The top Chinese and U.S. business and trade officials met Thursday in Washington, an infrequent direct conversation between leaders of the world’s two biggest economies.

The U.S. Commerce Department said in a statement Thursday that Chinese Minister of Commerce Wang Wentao and U.S. Commerce Secretary Gina Raimond had “candid and substantive discussions on issues relating to the U.S.-China commercial relationship.”

Thursday’s meeting, the department said, “was part of ongoing efforts to maintain open lines of communication and responsibly manage” the U.S.-China relationship.

While U.S. President Joe Biden met with Chinese leader Xi Jinping in Bali last November, Thursday’s trade talks in Washington were the first cabinet-level meeting in the U.S. capital between American and Chinese officials during the Biden administration.

Wang is in the United States for the 2023 APEC Ministers Responsible for Trade Meeting, in Detroit — a city in the U.S. state of Michigan — on Thursday and Friday.

Common concerns

In the Washington talks, China expressed its views on China-U.S. relations and issues of common concern, Shu Jueting, the Chinese Commerce Ministry spokesperson, told a regular briefing in Beijing.

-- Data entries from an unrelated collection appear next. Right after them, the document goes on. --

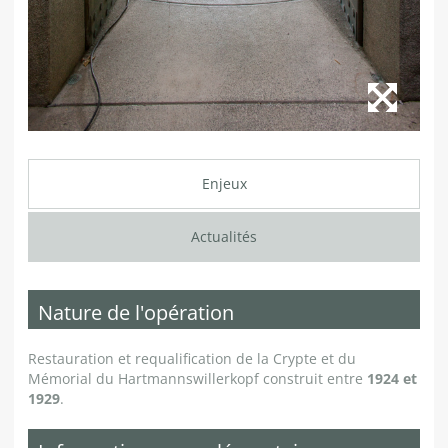
Enjeux
Actualités
Nature de l'opération
Restauration et requalification de la Crypte et du
Mémorial du Hartmannswillerkopf construit entre
1924 et
1929
.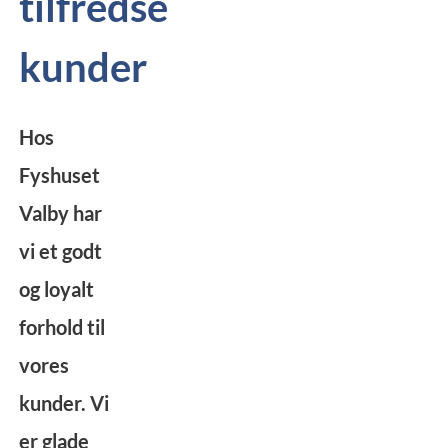
tilfredse
kunder
Hos
Fyshuset
Valby har
vi et godt
og loyalt
forhold til
vores
kunder. Vi
er glade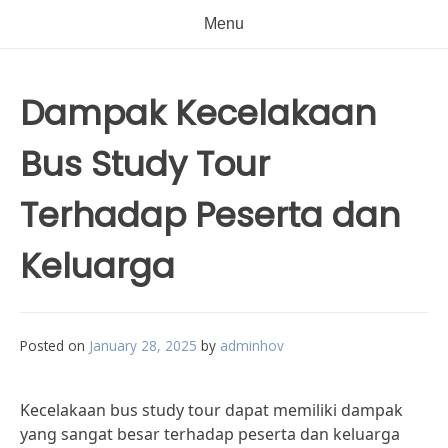
Menu
Dampak Kecelakaan
Bus Study Tour
Terhadap Peserta dan
Keluarga
Posted on
January 28, 2025
by
adminhov
Kecelakaan bus study tour dapat memiliki dampak
yang sangat besar terhadap peserta dan keluarga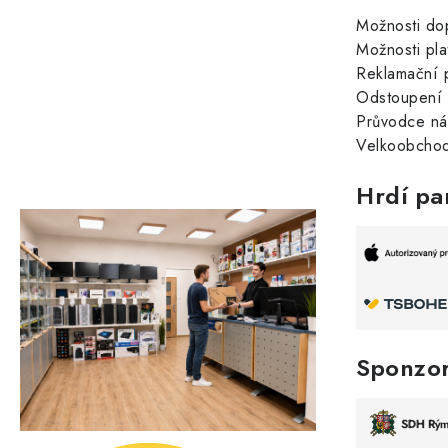
Možnosti do
Možnosti pla
Reklamační 
Odstoupení 
Průvodce n
Velkoobchod
Hrdí pa
Sponzo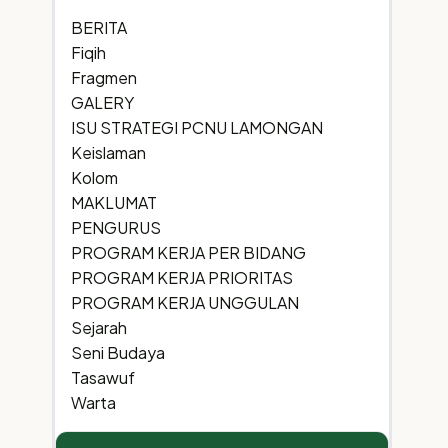
BERITA
Fiqih
Fragmen
GALERY
ISU STRATEGI PCNU LAMONGAN
Keislaman
Kolom
MAKLUMAT
PENGURUS
PROGRAM KERJA PER BIDANG
PROGRAM KERJA PRIORITAS
PROGRAM KERJA UNGGULAN
Sejarah
Seni Budaya
Tasawuf
Warta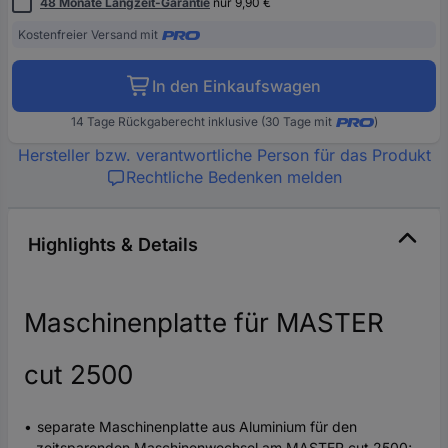
48 Monate Langzeit-Garantie
nur 9,90 €
Kostenfreier Versand mit
In den Einkaufswagen
14 Tage Rückgaberecht inklusive (30 Tage mit
)
Hersteller bzw. verantwortliche Person für das Produkt
Rechtliche Bedenken melden
Highlights & Details
Maschinenplatte für MASTER
cut 2500
separate Maschinenplatte aus Aluminium für den
zeitsparenden Maschinenwechsel am MASTER cut 2500;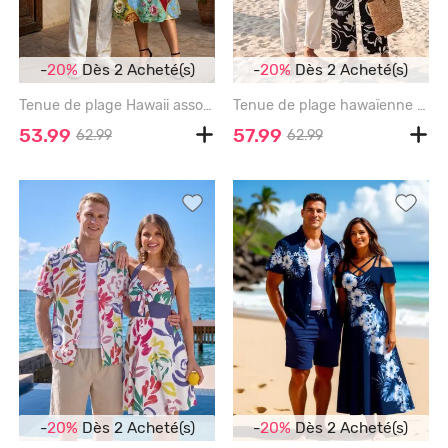
-
20%
Dès 2 Acheté(s)
-
20%
Dès 2 Acheté(s)
Tenue de plage Hawaii assortie à imprimé floral colorblock pour couples - MULTI
Tenue de plage hawaïenne assortie pour couples - Motif cocotier, soleil et voilier - BLACK
53.99
57.99
62.99
62.99
-
20%
Dès 2 Acheté(s)
-
20%
Dès 2 Acheté(s)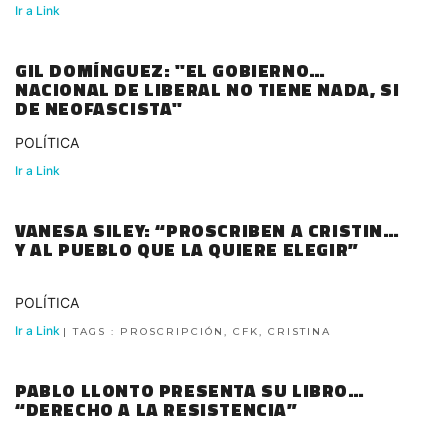
Ir a Link
GIL DOMÍNGUEZ: "EL GOBIERNO
NACIONAL DE LIBERAL NO TIENE NADA, SI
DE NEOFASCISTA"
POLÍTICA
Ir a Link
VANESA SILEY: “PROSCRIBEN A CRISTINA
Y AL PUEBLO QUE LA QUIERE ELEGIR”
POLÍTICA
Ir a Link
| TAGS : PROSCRIPCIÓN, CFK, CRISTINA
PABLO LLONTO PRESENTA SU LIBRO
“DERECHO A LA RESISTENCIA”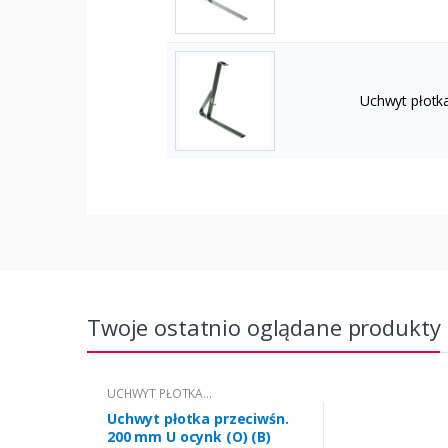
Uchwyt płotk
Twoje ostatnio oglądane produkty
UCHWYT PŁOTKA
PRZECIWŚNIEGOWEGO "U" 200 (B)
Uchwyt płotka przeciwśn.
200 mm U ocynk (O) (B)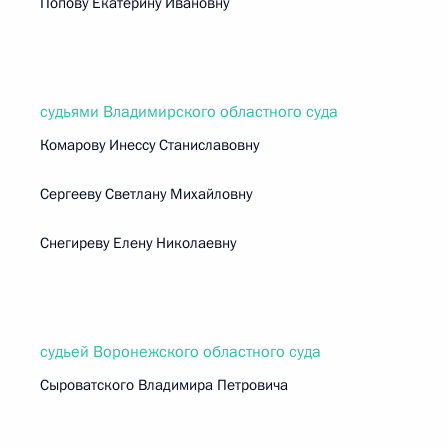
Попову Екатерину Ивановну
судьями Владимирского областного суда
Комарову Инессу Станиславовну
Сергееву Светлану Михайловну
Снегиреву Елену Николаевну
судьей Воронежского областного суда
Сыроватского Владимира Петровича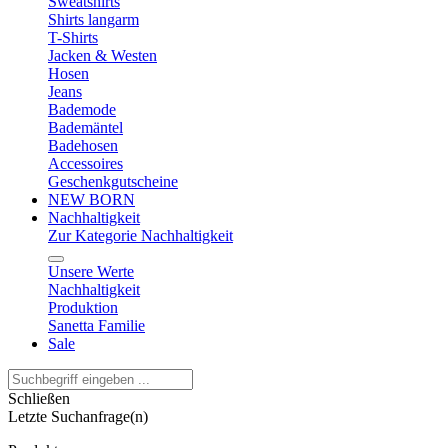
Sweatshirts
Shirts langarm
T-Shirts
Jacken & Westen
Hosen
Jeans
Bademode
Bademäntel
Badehosen
Accessoires
Geschenkgutscheine
NEW BORN
Nachhaltigkeit
Zur Kategorie Nachhaltigkeit
Unsere Werte
Nachhaltigkeit
Produktion
Sanetta Familie
Sale
Schließen
Letzte Suchanfrage(n)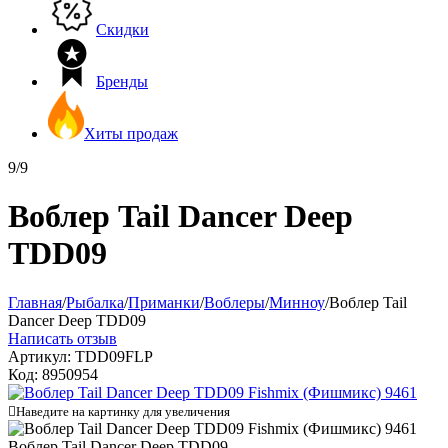
Скидки
Бренды
Хиты продаж
9/9
Воблер Tail Dancer Deep
TDD09
Главная
/
Рыбалка
/
Приманки
/
Воблеры
/
Минноу
/
Воблер Tail
Dancer Deep TDD09
Написать отзыв
Артикул:
TDD09FLP
Код:
8950954

Наведите на картинку для увеличения
Воблер Tail Dancer Deep TDD09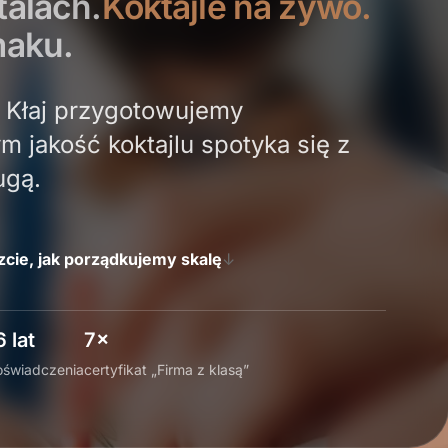
talach.
Koktajle na żywo.
maku.
i Kłaj przygotowujemy
m jakość koktajlu spotyka się z
ugą.
cie, jak porządkujemy skalę
↓
6 lat
7×
oświadczenia
certyfikat „Firma z klasą”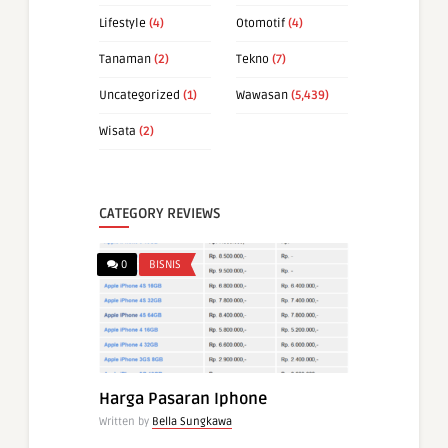
Lifestyle
(4)
Otomotif
(4)
Tanaman
(2)
Tekno
(7)
Uncategorized
(1)
Wawasan
(5,439)
Wisata
(2)
CATEGORY REVIEWS
0
BISNIS
Harga Pasaran Iphone
Written by
Bella Sungkawa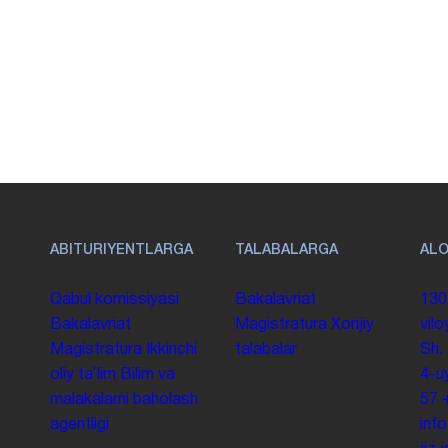
ABITURIYENTLARGA
TALABALARGA
AL
Qabul komissiyasi
Bakalavriat
130
Bakalavriat
Magistratura
Xorijiy
vilo
Magistratura
Ikkinchi
talabalar
Sh.
oliy taʼlim
Bilim va
4-u
malakalarni baholash
57
agentligi
inf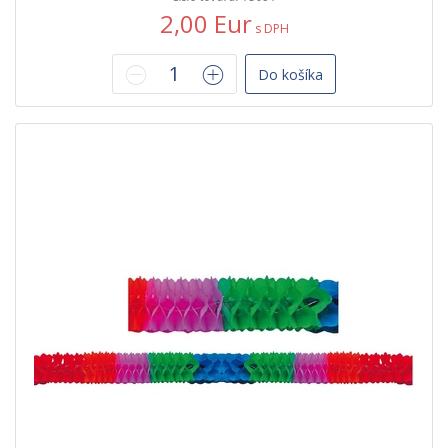
2,00 Eur
s DPH
Do košíka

On Monday, Wang met with representatives of U.S. firms in Shanghai, including Johnson & Johnson, 3M, Dow, Merck, and Honeywell, according to the ministry, telling them that “China will continue to welcome U.S.-funded enterprises to develop in China and achieve win-win results.”

But China on Sunday declared U.S. chip manufacturer Micron a national security risk and banned the firm from selling its memory chips to key domestic industries. The ban followed a series of raids on American consultancies operating in China.

‘De-risk’ without ‘decoupling’

Wang’s trip to the U.S. follows a recent summit in Hiroshima, Japan, of the leaders of the Group of Seven leading industrialized countries, at which Biden and other G7 leaders took aim at China over “economic coercion” and said they would “de-risk” without “decoupling” from the world’s second-largest economy on an array of products.

“China hopes the G7 will not abuse trade and investment restrictions while saying that they will not seek to decouple from the country,” Shu said.

Wang met earlier in May with U.S. Ambassador to China Nicholas Burns in Beijing amid speculation about a visit from top U.S. officials. U.S. Secretary of State Antony Blinken postponed a trip in February after the U.S. shot down a Chinese spy balloon that flew over sensitive military sites.

Raimondo and Blinken, as well as U.S. Treasury Secretary Janet Yellen, have all expressed interest in visiting China.